Coincidently, a bear and a tiger lived together under a cave, praying to Hwanung to let them become human. So Hwanung gave them special wormwoods and garlic, then added “If you eat these for 100 days and stay away from sunlight, you shall permanently transform into human body.” Both kept to his words for 37 days, however at last only the bear transformed into a woman. The bear, named ‘Woong-nyeu’, wanted to have a child, so she begged once again. Hwanung temporarily transformed into human, married Woong-nyeu, then together gave birth to a baby boy. That boy grows up to become ‘Dangun WangGum (Dangun means ‘spiritual leader’, WangGum means ‘a king who possesses a great weapon_knife) ‘. He establishes Gojoseon, an ancient Korean kingdom.
In brief, the Dangun story is about how the child of a god and bear establishes Gojoseon.
Through this myth, we can notice a couple of things.
- The transfiguration of the bear doesn’t refer to literal transfiguration. It suggests the tribe that worships bear won over the tribe that worships tiger, and that they contributed in the establishment of Gojoseon.
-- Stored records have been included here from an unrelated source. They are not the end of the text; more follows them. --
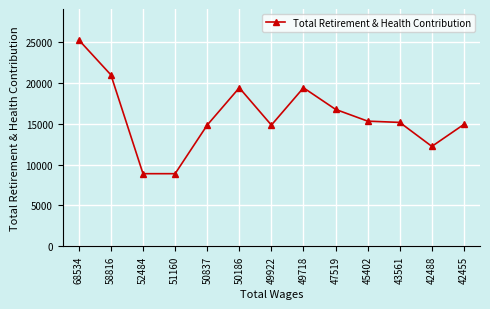

How many data points are less than 15148?

6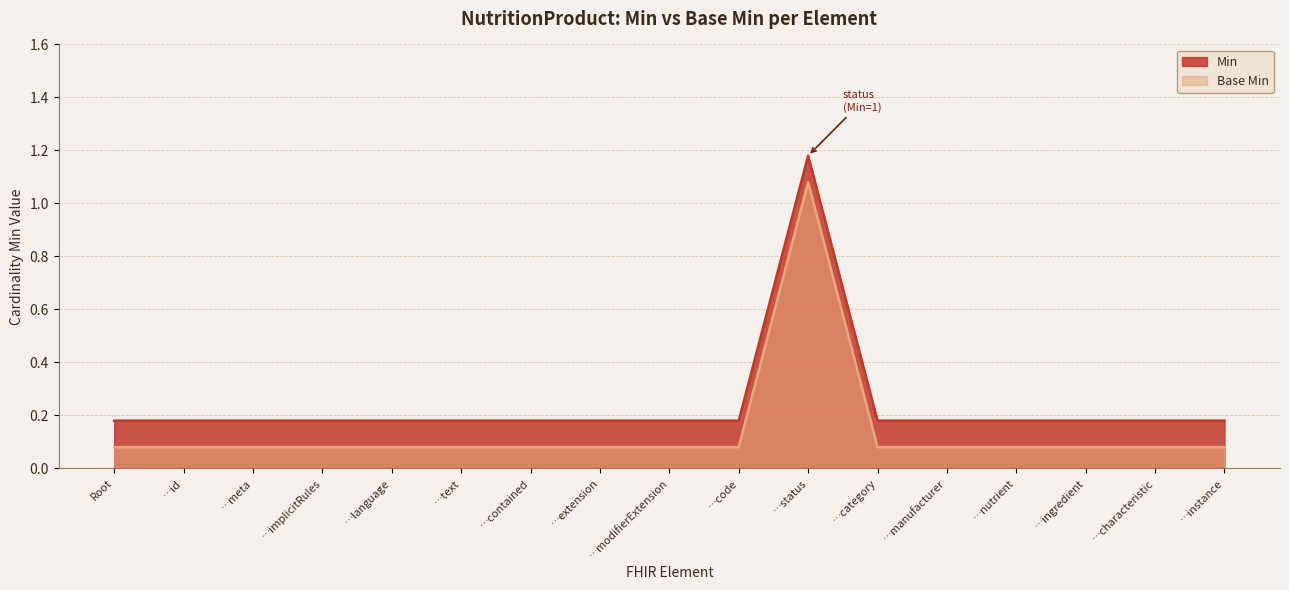

What is the total value across all series at NutritionProduct.language?

0.3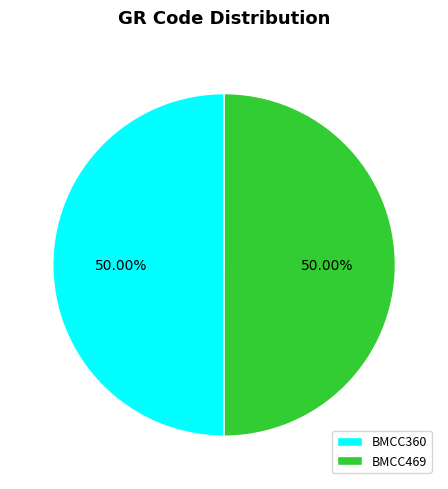

Approximately how many times larger is the value at BMCC360 compared to BMCC469?

1.0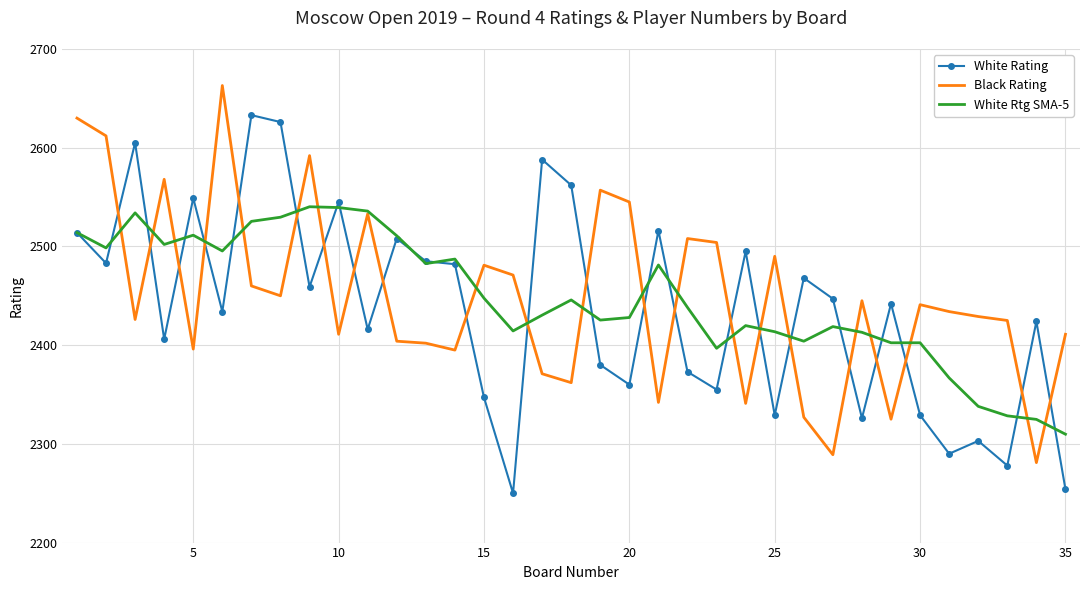

What is the minimum value shown in the chart?

2250.0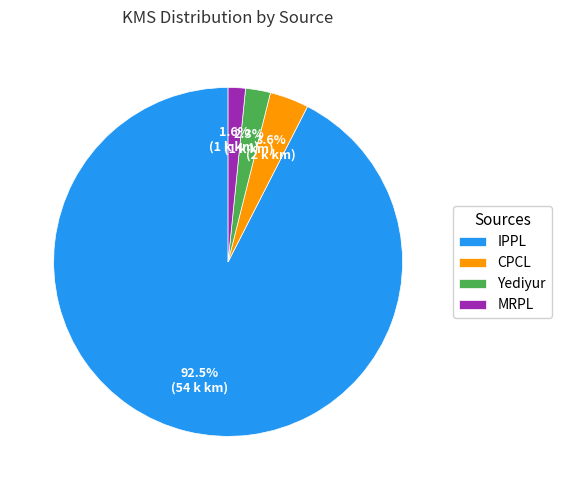

Rank the categories by value from lowest to highest.

MRPL, Yediyur, CPCL, IPPL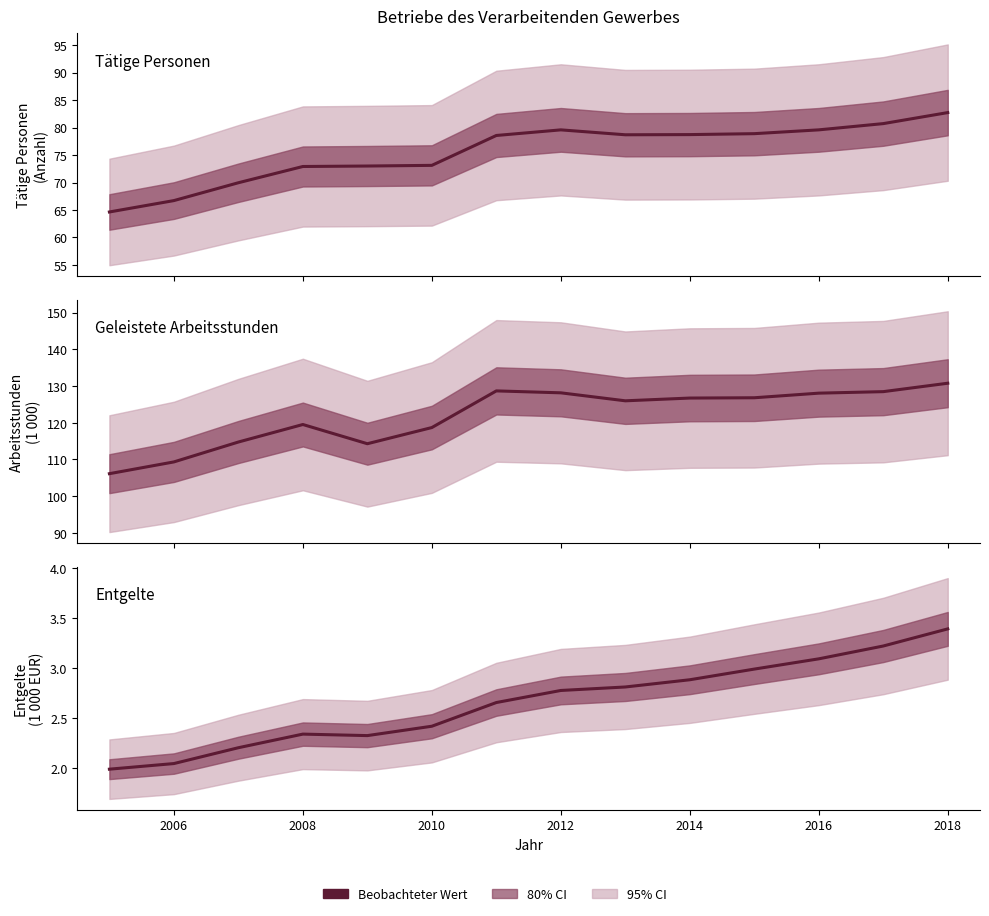

True or false: Entgelte and Geleistete Arbeitsstunden cross at least once.

False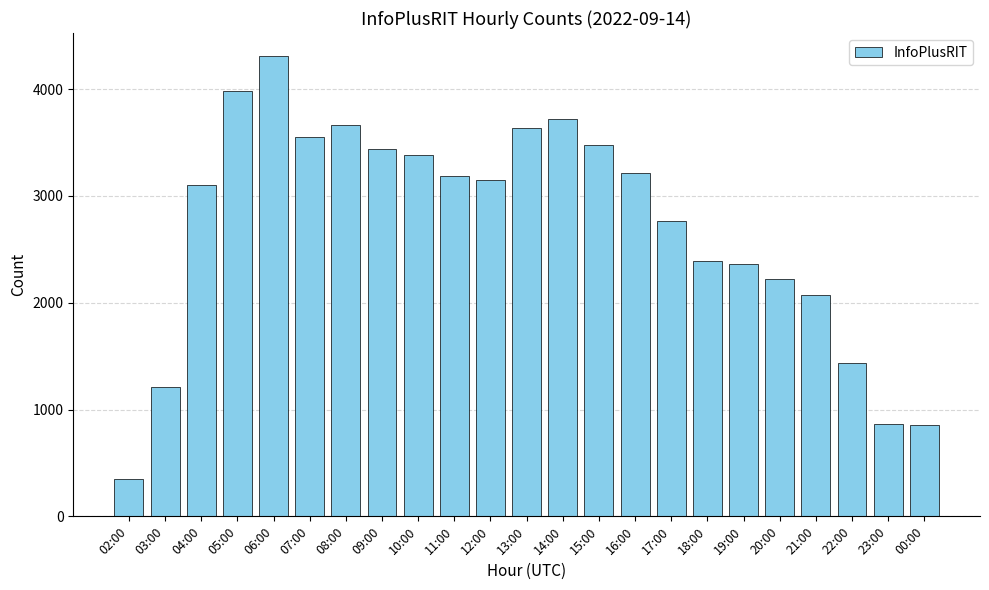

What is the approximate value at 02:00?

351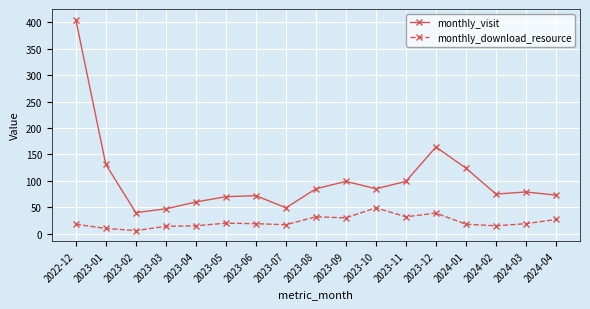

True or false: monthly_visit and monthly_download_resource intersect in this chart.

False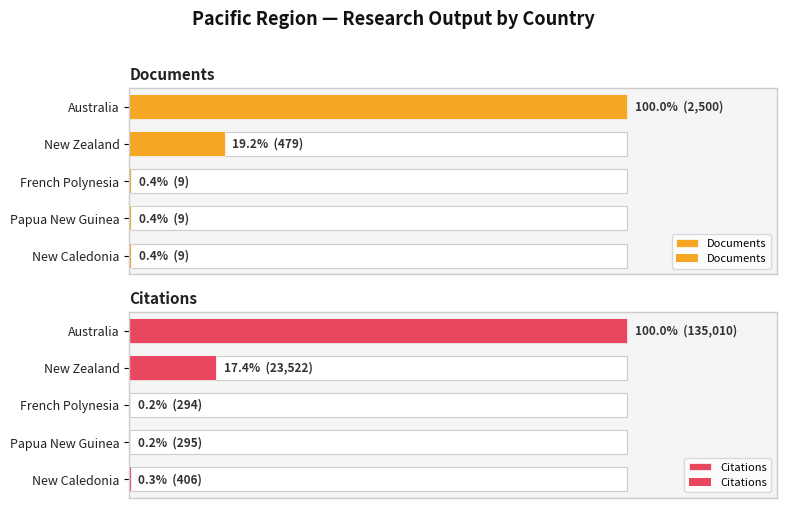

How many groups of bars are there?

5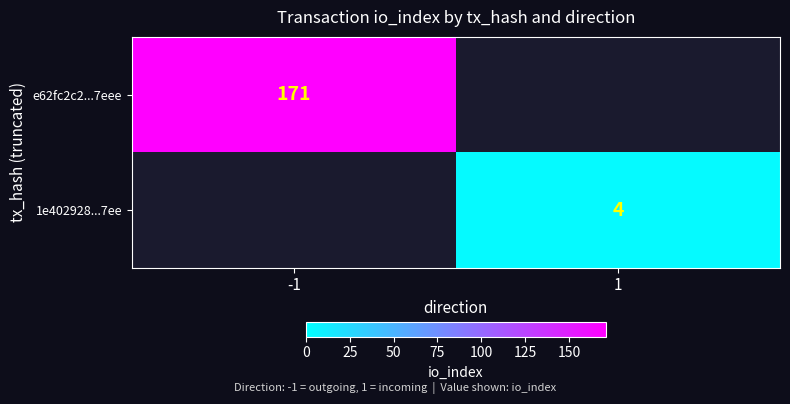

True or false: 1e402928...7ee has a value of 7 at 1.

False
- Hwanung was accompanied by 3 Gods: Wind, Rain, and Clouds. This implies that the society prioritized agriculture. Climate is crucial in agriculture, so Gojoseon needed climate related professionals.
- Dangun story, isn’t only a myth, but is a story that reflects the ancient society and history.
Anti-totemism, one way of critical reading:
The Dangun story is a foundation myth. It’s not something that’s been written for pure entertainment, but it has a purpose: it gives a nation divinity and justifies its power. The story says a bear and a tiger lived together under a cave. This does not happen in reality, hence it suggests the bear-tribe and the tiger-tribe neighbored each other. The Dangun story sounds as if it’s a story about two tribes competing against each other for Hwanung. The rule of the competition is to restrain oneself for a longer period. As a result, the bear gets ‘selected’ and the tiger gets ‘neglected’. The bear becomes a woman, marries Hwanung, and gets a child. Therefore, it can be interpreted as the bear-tribe succeeding in uniting with Hwanung while the tiger-tribe fails. Then, what does the success of the bear-tribe imply? The bear-tribe, under the name ‘Woong-nyeu’, becomes part of the Gojoseon royal family. There are no records of Woong-nyeo being particularly worshiped or mentioned. She disappeared from the myth. However this doesn’t imply her story has been erased after the birth of Dangun. Her disappearance is simply the disappearance of recognition that she originated from a bear. People no longer recalls Woong-nyeo as a bear, but recalls her as the mother of Dangun and the wife of Hwanung. Therefore, the success of the bear-tribe means the absence of totemism. It’s an oxymoron.
In totemism, human and bear are neighbors that exchange gifts; human worships them, and only hunts the bears at a certain season to pray to the gods. Such balanced, equal relationship is the nature of totemism, and myths express that value. However, in the Dangun story, it’s different. The bear takes a test given by man (Hwanung); there is a hierarchy relationship. The one who actually gave birth to Dangun is Woong-nyeu, but Dangun only worships Hwanung. These base on a domination and subordination relationship. This also suggests a caste inequality and gender inequality existent in the ancient Korean society.
Myths are not created and retold for simple entertainment. Instead, myths are usually created to reflect a society and belief. The Dangun Story, which is a Korean national foundation myth, does the same.
Furthermore, every story can be interpreted differently. What is your understanding of the Dangun Story?